Perhaps SMU men’s basketball coach Tim Jankovich put it best in the postgame press conference last Saturday.
“The worst thing that’s going on, in my opinion, in college basketball, from my standpoint, is all this bracketology every four and a half seconds,” Jankovich said. “You show who’s in and who’s out, and who’s almost in and who’s almost out and you know what that is? That’s a humongous lie. I mean we’re lying to kids. And they are kids. They’re human too. I pick up [the newspaper] and it says we’re in… we don’t need to worry ‘cause we’re in.”
And this idea of bracketology starts as early as nonconference play. To me, that’s just absolutely ridiculous. Call me old-fashioned, but all these early rankings are almost no indication of how well a team will play in March. All they might do is give false hope and perhaps some overconfidence.
For example, look at our very own UConn Huskies men’s basketball team. The Huskies were ranked as high as No. 18. This ranking, of course, was before all the injuries and before the nation found out that this season’s edition of UConn men’s basketball wasn’t very good. But, naturally we were in all the early bracket projections and rankings. All of it means nothing now, since the Huskies lost their first two games to mediocre teams. The only thing UConn can do to get in the NCAA tourney is play its way in by winning the American Athletic Conference tournament.
If UConn does surprise everyone by winning the conference tournament, like so many other teams can in the mid-major conferences, the entire landscape of the bracket will change. A quarter of the teams that get into the 68-team field could be different than what was predicted in some bracketology segment a week prior. For example, Lunardi has only correctly predicted the entire NCAA tourney field twice in 2008 and 2013, respectively. That is actually pretty impressive, but it is incredibly rare. More often than not, Lunardi and other bracketologists will make several incorrect picks ahead of Selection Sunday.
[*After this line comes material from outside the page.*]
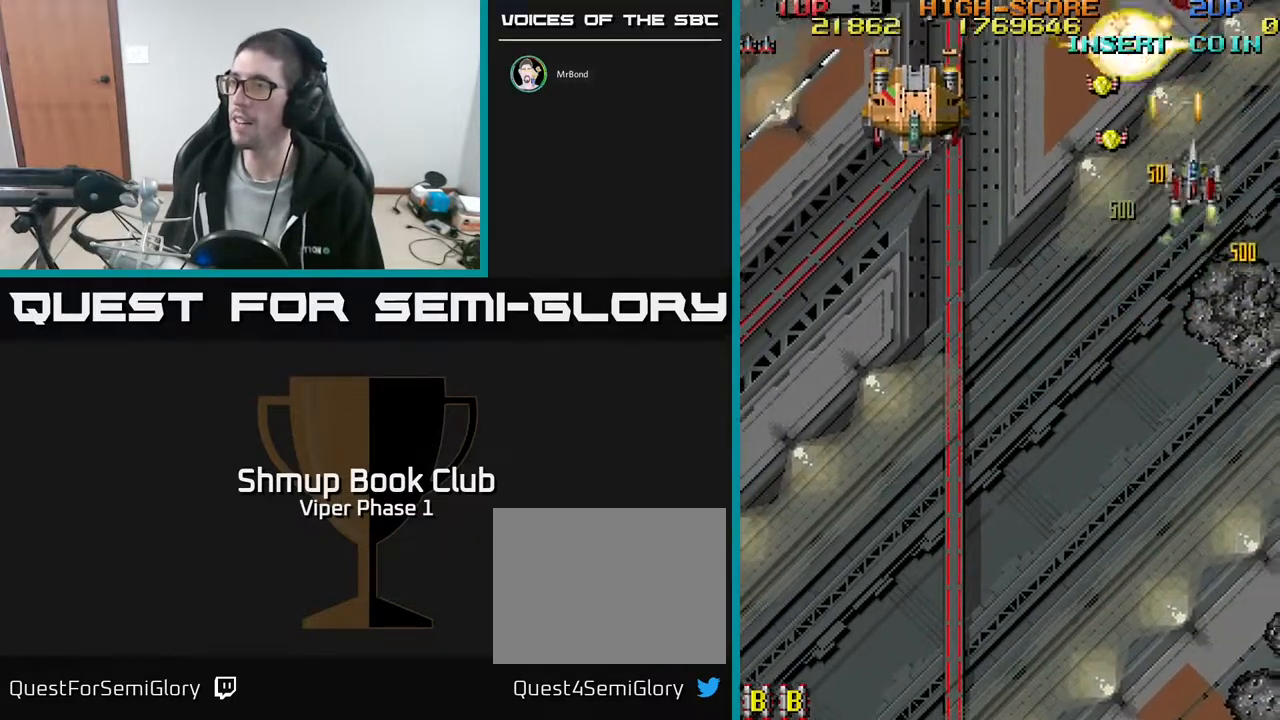
{"buttons": ["A", "DPAD_LEFT"], "left_stick": "center", "events": [[33, "DPAD_LEFT", "down"], [33, "DPAD_UP", "up"], [283, "DPAD_UP", "down"], [467, "DPAD_UP", "up"]]}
“You know when I wish the bracketology would take place? When the brackets come out, that’s what I wish. ‘Cause that’s when you’re in and that’s when you’re out, and all the rest of it is complete BS to me,” Jankovich said.
Speaking of Selection Sunday, that is the only day when brackets start to matter, just like Jankovich suggests. That is the case every year. Once each and every conference tournament has concluded and the selection committee has given schools their at-large bids – that is when the madness truly begins. Only then does bracketology matter. Otherwise it’s just silly.